### Saved data entries
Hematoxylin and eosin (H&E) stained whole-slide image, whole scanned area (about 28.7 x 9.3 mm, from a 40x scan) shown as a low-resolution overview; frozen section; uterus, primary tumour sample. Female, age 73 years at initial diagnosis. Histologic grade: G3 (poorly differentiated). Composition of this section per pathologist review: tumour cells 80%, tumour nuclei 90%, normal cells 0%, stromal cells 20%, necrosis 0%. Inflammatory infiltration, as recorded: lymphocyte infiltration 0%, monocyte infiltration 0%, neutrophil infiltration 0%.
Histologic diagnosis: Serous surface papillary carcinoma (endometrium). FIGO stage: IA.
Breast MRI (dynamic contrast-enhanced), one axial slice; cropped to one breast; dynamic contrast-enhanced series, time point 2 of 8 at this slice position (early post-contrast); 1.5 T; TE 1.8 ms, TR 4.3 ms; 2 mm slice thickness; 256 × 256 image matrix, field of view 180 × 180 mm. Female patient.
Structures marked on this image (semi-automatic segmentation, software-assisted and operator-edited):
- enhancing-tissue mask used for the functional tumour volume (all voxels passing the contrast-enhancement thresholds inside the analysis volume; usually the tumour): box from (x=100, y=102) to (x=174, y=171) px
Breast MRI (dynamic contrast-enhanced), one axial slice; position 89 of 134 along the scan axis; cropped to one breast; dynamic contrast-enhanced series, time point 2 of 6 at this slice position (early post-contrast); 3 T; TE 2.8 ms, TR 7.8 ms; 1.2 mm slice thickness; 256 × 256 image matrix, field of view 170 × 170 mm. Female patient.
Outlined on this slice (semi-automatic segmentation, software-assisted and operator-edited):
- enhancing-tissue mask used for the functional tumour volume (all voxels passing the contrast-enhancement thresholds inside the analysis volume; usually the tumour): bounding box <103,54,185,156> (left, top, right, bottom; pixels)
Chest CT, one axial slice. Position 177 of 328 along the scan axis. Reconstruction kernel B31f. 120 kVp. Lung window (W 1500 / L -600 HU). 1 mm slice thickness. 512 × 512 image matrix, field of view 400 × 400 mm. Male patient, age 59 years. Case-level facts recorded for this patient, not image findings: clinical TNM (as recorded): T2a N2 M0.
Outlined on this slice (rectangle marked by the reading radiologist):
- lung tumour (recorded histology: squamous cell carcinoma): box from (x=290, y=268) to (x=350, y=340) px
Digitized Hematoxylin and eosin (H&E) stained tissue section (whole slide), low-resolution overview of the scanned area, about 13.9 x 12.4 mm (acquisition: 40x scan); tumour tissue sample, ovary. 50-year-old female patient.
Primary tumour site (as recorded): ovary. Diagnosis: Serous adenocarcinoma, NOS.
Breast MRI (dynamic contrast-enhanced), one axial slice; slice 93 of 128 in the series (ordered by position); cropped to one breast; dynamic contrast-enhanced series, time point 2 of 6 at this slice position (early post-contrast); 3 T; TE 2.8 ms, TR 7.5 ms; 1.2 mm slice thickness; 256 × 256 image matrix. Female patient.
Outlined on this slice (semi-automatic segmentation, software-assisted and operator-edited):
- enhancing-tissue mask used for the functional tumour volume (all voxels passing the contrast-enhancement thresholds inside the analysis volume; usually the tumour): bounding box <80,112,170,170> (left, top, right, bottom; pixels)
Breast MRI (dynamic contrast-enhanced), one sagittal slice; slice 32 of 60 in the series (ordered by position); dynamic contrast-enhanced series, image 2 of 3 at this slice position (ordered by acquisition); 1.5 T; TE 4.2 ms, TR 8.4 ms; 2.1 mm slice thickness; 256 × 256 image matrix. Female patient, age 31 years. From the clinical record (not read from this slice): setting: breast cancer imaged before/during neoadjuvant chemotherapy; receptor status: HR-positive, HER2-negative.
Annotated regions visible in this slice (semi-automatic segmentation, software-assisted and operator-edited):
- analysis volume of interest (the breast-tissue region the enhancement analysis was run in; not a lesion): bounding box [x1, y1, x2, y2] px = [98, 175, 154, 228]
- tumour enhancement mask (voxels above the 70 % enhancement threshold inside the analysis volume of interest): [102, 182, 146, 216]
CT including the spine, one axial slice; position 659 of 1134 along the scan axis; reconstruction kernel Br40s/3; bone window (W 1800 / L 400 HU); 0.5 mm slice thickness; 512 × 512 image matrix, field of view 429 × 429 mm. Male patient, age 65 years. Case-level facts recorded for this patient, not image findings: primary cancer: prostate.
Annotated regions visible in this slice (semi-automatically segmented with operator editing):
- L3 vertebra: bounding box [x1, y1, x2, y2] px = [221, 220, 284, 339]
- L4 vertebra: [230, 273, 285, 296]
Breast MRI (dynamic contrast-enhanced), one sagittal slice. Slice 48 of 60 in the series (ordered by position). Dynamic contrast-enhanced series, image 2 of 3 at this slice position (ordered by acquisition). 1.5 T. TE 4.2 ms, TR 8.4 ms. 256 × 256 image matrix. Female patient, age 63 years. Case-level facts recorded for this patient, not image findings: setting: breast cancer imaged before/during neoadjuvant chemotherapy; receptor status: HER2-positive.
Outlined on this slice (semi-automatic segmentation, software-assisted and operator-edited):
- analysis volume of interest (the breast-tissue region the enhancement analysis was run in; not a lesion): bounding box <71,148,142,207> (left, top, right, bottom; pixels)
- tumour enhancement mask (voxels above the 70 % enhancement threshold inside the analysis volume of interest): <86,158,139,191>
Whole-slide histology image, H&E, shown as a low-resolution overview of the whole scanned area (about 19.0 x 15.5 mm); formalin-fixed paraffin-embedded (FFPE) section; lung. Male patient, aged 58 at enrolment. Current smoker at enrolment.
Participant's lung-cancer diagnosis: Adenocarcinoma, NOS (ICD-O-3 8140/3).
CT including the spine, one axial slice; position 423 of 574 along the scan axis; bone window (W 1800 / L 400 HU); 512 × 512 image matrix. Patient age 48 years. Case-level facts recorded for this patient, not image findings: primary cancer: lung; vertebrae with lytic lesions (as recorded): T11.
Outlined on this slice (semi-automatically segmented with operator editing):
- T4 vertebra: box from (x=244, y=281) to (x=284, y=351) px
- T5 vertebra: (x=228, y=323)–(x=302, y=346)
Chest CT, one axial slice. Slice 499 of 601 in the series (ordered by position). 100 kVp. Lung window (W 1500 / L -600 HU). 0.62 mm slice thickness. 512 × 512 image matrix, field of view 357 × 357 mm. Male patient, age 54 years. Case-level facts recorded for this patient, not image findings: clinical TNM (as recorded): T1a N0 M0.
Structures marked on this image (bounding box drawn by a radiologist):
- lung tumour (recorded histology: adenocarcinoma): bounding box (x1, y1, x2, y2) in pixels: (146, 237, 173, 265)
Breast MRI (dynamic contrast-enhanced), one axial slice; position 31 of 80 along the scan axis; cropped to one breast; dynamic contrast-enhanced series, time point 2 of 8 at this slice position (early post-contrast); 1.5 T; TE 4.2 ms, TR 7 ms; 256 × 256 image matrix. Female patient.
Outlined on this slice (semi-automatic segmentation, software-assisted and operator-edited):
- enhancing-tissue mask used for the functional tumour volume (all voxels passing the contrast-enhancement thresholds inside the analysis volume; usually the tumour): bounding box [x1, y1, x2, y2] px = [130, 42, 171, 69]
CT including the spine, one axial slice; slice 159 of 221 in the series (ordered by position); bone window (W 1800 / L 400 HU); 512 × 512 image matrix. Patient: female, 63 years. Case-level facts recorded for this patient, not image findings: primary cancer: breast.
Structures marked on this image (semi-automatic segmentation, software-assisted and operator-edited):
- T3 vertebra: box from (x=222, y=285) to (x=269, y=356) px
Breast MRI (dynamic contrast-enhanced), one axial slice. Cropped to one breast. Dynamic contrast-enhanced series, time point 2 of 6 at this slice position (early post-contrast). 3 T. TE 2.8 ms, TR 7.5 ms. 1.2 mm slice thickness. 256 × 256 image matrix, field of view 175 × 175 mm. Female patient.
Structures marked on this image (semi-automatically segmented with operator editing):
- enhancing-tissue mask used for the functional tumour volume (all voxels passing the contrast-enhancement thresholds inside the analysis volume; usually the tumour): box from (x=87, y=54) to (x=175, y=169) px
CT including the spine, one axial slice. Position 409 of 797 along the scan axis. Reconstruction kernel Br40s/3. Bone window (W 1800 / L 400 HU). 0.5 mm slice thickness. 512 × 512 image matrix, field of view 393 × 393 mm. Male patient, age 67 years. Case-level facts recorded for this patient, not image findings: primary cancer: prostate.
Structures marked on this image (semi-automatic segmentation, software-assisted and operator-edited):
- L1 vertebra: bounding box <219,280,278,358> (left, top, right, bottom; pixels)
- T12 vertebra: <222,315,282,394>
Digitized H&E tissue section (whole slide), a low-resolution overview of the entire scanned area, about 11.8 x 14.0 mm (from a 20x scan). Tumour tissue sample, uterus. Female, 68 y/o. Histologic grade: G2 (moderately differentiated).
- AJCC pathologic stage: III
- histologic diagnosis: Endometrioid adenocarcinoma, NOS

### ACTIVITY
Start with the line above that contains "Chest CT, one axial slice. Slice" and stop after the line that contains "- T3 vertebra: box". Output those lines exactly, and only those.

### WRITTEN RESPONSE
Chest CT, one axial slice. Slice 499 of 601 in the series (ordered by position). 100 kVp. Lung window (W 1500 / L -600 HU). 0.62 mm slice thickness. 512 × 512 image matrix, field of view 357 × 357 mm. Male patient, age 54 years. Case-level facts recorded for this patient, not image findings: clinical TNM (as recorded): T1a N0 M0.
Structures marked on this image (bounding box drawn by a radiologist):
- lung tumour (recorded histology: adenocarcinoma): bounding box (x1, y1, x2, y2) in pixels: (146, 237, 173, 265)
Breast MRI (dynamic contrast-enhanced), one axial slice; position 31 of 80 along the scan axis; cropped to one breast; dynamic contrast-enhanced series, time point 2 of 8 at this slice position (early post-contrast); 1.5 T; TE 4.2 ms, TR 7 ms; 256 × 256 image matrix. Female patient.
Outlined on this slice (semi-automatic segmentation, software-assisted and operator-edited):
- enhancing-tissue mask used for the functional tumour volume (all voxels passing the contrast-enhancement thresholds inside the analysis volume; usually the tumour): bounding box [x1, y1, x2, y2] px = [130, 42, 171, 69]
CT including the spine, one axial slice; slice 159 of 221 in the series (ordered by position); bone window (W 1800 / L 400 HU); 512 × 512 image matrix. Patient: female, 63 years. Case-level facts recorded for this patient, not image findings: primary cancer: breast.
Structures marked on this image (semi-automatic segmentation, software-assisted and operator-edited):
- T3 vertebra: box from (x=222, y=285) to (x=269, y=356) px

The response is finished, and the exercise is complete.